Veteran tells story of love and loss
Published 7:00 am Tuesday, November 11, 2014
Carl Sampson sat in his living room on Friday afternoon with his wife Kelly to tell the story of his military service. He talked about the four years he spent in the United States Marine Corps, and the three years he served in the National Guard after that. When it came time to talk about the injury that almost took his life, he stood up and walked across the room to show a picture of what Sampson says he “really looks like.”
He stood and walked – something he could not do 10 years ago while lying in a bed paralyzed.
And that’s what the picture showed: a wounded soldier lying strapped to a hospital bed, with such terrible head trauma that one would think they were looking at the image of a dead man.
Yet here he is, able to walk outside in the shadows of the six American flags he has flapping around his house, so he can greet visitors in the driveway of his lovely Picayune home. It took three years of rehabilitation and recovery, working his way up to a wheelchair, a walker and finally a cane before being able to maneuver on his own.
“I’m a headstrong person when I want to be,” said Sampson, “I was determined they weren’t going to stop me from walking.”
Sampson was injured in Iraq when enemies detonated a missile beneath his vehicle during his deployment in Sept. 2003. The explosion did not kill anyone in the truck, but severely wounded Sampson and others. The blast took his left eye and the hearing in his right ear, but did not take his faith.
Sampson thanks God for his recovery and for surviving the attack. When the missile detonated, Sampson said the gas line in the truck was severed immediately, which prevented a fire.
“Normally it would have killed everybody in the truck,” Sampson said, “I thank the good Lord that there was no burn damage.”
Another thing Sampson is thankful for is his marriage to Kelly. Carl and Kelly tied the knot in 2010, seven years after his accident.
“When we first started dating, I was scared to death,” said Sampson, who was worried that his injury would keep him from finding someone who loved him for who he was.
When Sampson said that his wife accepts him for the way he looks, she barely let him finish the thought.
“I love the way he looks,” said Kelly Sampson.
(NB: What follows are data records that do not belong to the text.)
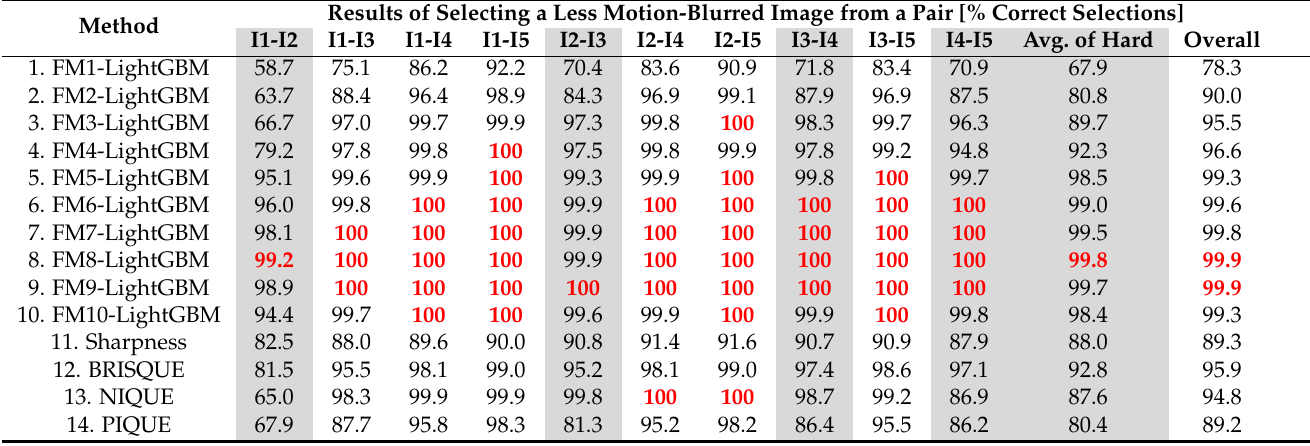
FM9 Table 4. Method comparison results of selecting a less motion-blurred image from a pair of images. Images are of real faces. Values in the table are the percentages of selections that were correct. Images in the pairs are the following: I1—original image; I2—AT+MB1 (original image altered by affine transformation + motion blur #1); I3—AT × 2+MB2 (original image altered by the previous affine each comparison group (column) is highlighted in red. The dark background of the cells highlights comparison results of harder image pairs, i.e., image pairs that are the most similar according to the motion blur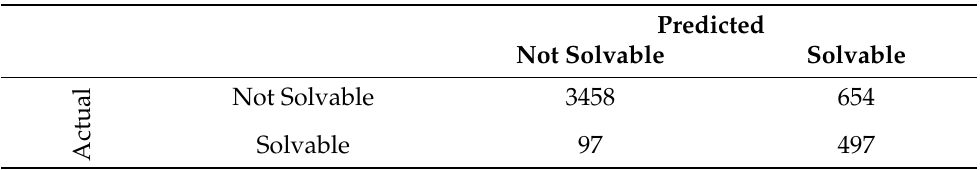
Table 1. Confusion matrix for evaluating the decision tree (Figure 2) on the test dataset. Setting of fixed annealing time and fixed UTC prefactor.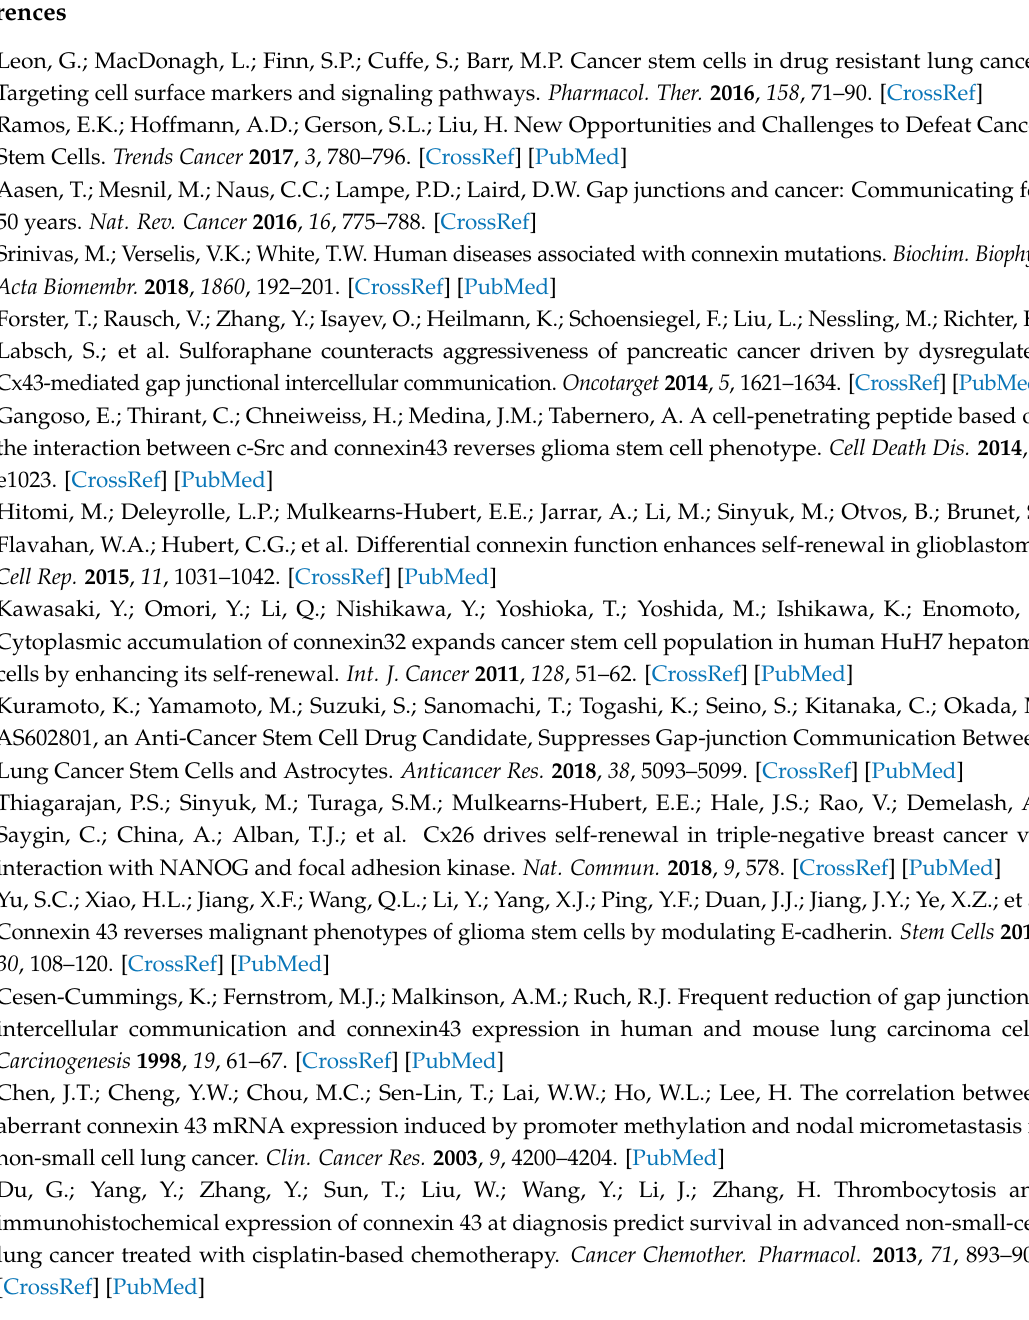
Figure S1: Western blots of Cx26, Cx32, and Cx46 in H125-NEO and H125-CX43 cells and tumorspheres derived from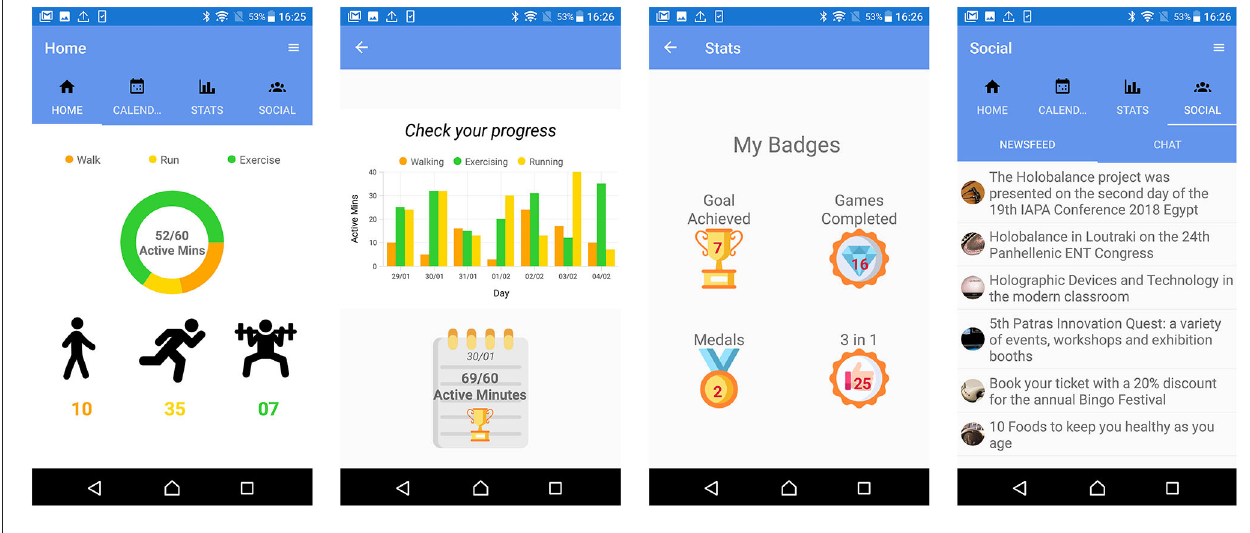
FIGURE 3 | Mock-ups of the Activity Planning Application.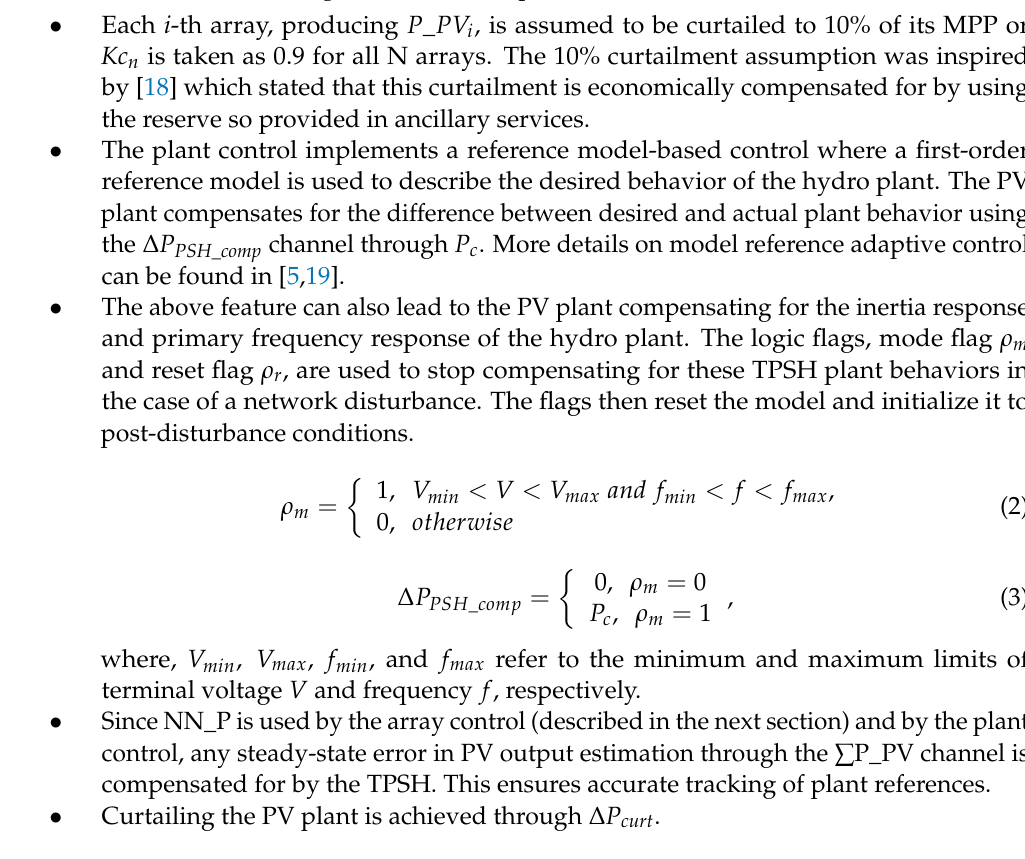
Figure 3. Schematic of the hybrid PV–TPSH plant control. The plant control estimates the PV generation using NN_P and the array’s curtailment gain Kc n , where NN_P is a neural network emulating the maximum output power of each array (as the output of the NN_P) given the solar irradiance, G, and temperature, T, as inputs. As shown in Figure 3, the plant control utilizes the PV plant reserve and control capability for (a) compensating for sudden changes in insolation through ∆ P PV_comp , (b) compensating for hydro plant nonlinear behavior through ∆ P PSH_comp and, (c) curtailing the PV plant through ∆ P curt . The TPSH is used mainly for (a) firming slow disturbances in PV output, and (b) generation shifting. Both PV and TPSH system participate in voltage control. Some of the design features of the plant control are as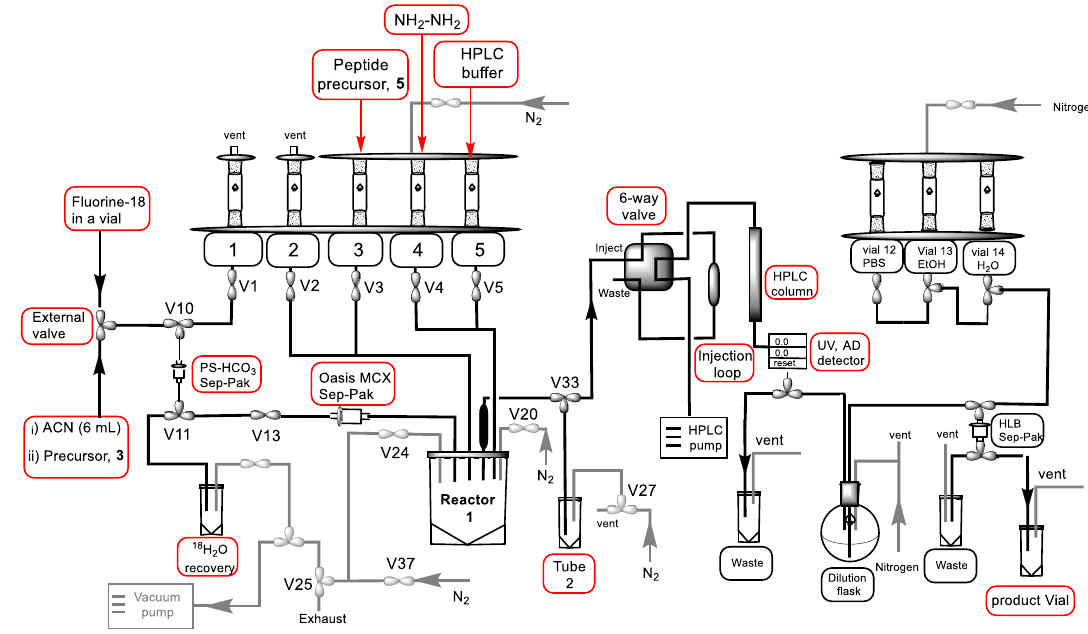
Figure 3. Schematic diagram of the automated synthesis of 6-[ 18 F]FPy-CONH-T140 on GE FX-N Pro Module.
There have been setbacks to Sampson’s recovery. He needed an emergency brain surgery in April of last year after an apparent infection, which damaged his memory. He also still suffers from post-traumatic stress disorder, although Kelly says that has improved since she met him.
But Sampson talked about everything he had gained more than anything he had lost. The Purple Heart he was awarded along with all his other military medals and honors sat in a box labeled simply “junk” when Kelly met him. She said that Sampson was too depressed to look at them.
Now they are hung proudly on the wall in their home, right next to pictures of the two of them.